→ **Data**
━━━
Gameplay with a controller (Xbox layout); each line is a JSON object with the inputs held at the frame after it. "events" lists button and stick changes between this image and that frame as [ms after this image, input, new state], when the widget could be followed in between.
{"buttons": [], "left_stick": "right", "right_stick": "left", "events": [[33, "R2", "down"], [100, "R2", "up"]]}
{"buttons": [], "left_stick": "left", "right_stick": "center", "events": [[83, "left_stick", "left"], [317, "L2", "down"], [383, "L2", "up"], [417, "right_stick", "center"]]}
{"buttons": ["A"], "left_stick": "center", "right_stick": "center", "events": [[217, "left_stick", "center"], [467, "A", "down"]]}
━━━
→ **Action item**
Output the whole listing exactly, leaving nothing out.

→ **Solved problem**
Gameplay with a controller (Xbox layout); each line is a JSON object with the inputs held at the frame after it. "events" lists button and stick changes between this image and that frame as [ms after this image, input, new state], when the widget could be followed in between.
{"buttons": [], "left_stick": "right", "right_stick": "left", "events": [[33, "R2", "down"], [100, "R2", "up"]]}
{"buttons": [], "left_stick": "left", "right_stick": "center", "events": [[83, "left_stick", "left"], [317, "L2", "down"], [383, "L2", "up"], [417, "right_stick", "center"]]}
{"buttons": ["A"], "left_stick": "center", "right_stick": "center", "events": [[217, "left_stick", "center"], [467, "A", "down"]]}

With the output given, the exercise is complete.